Les futures immobilier : quelle utilité sociale ?

La théorie économique s’est depuis longtemps intéressée à la gestion du risque. Keynes, par exemple, quand il écrit la Théorie Générale de l’Emploi, de l’Intérêt et de la Monnaie, a pour but principal d’éviter les fluctuations importantes caractéristiques de la grande dépression. De même, à un niveau plus microéconomique, un des postulats de base repose sur l’idée que les individus seraient averses au risque, hypothèse nécessaire à l’existence de marchés d’assurance (quand l’assurance n’est pas imposée par le pouvoir public).

 

De ce point de vue, un marché de l’assurance capable d’atténuer les fluctuations des prix des biens immobiliers serait justifié. Cependant si un individu décide d’acheter une assurance qui protégerait de manière parfaite la valeur de son bien, il pourrait ne pas bien l’entretenir et, au moment de le revendre à un prix plus bas faute d’entretien, demander le paiement de la différence entre le prix initial et le prix de revente. On a ici un problème d’aléa moral qui justifierait la non-existence d’un tel marché.

 

Un marché d’assurance basé sur des futures n’a pas ce problème d’aléa moral. En effet, imaginons un contrat futures simplifié [1],basé sur un indice immobilier (en général pour les États-Unis l’indice Case-Shiller) pour un propriétaire qui souhaite se protéger des variations des prix immobilier. Dans ce cas, si l’indice baisse, le propriétaire recevra une somme d’argent. Dans le cas contraire, il devra verser une somme d’argent à l’autre partie contractante. De cette manière, le propriétaire se protégera partiellement des variations des prix.

#### Données fournies:
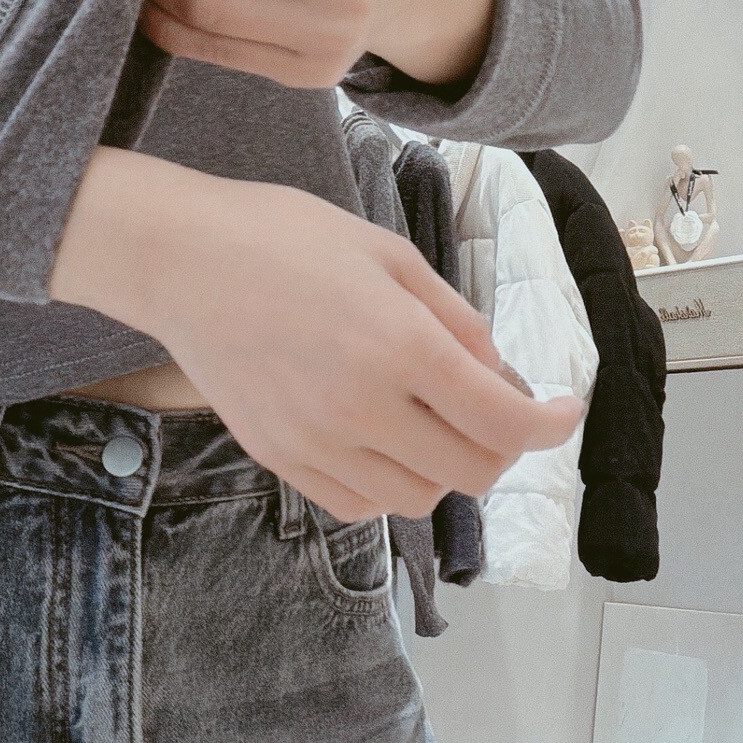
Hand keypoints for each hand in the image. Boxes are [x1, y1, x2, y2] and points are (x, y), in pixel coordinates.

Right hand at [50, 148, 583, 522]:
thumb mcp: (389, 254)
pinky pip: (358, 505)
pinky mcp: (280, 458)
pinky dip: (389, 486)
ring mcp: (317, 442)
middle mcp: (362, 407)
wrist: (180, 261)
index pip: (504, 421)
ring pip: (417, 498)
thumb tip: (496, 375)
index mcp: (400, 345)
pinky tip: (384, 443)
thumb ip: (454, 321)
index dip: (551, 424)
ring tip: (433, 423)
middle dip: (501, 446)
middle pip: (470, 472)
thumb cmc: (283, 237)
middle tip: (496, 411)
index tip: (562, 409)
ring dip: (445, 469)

#### Objectif visé:
Selon l'extrait du document, sur quel indice se base en général un contrat futures immobilier pour les États-Unis ? Répondez en quelques mots, s'il vous plaît.

#### Corrigé:
L'indice Case-Shiller.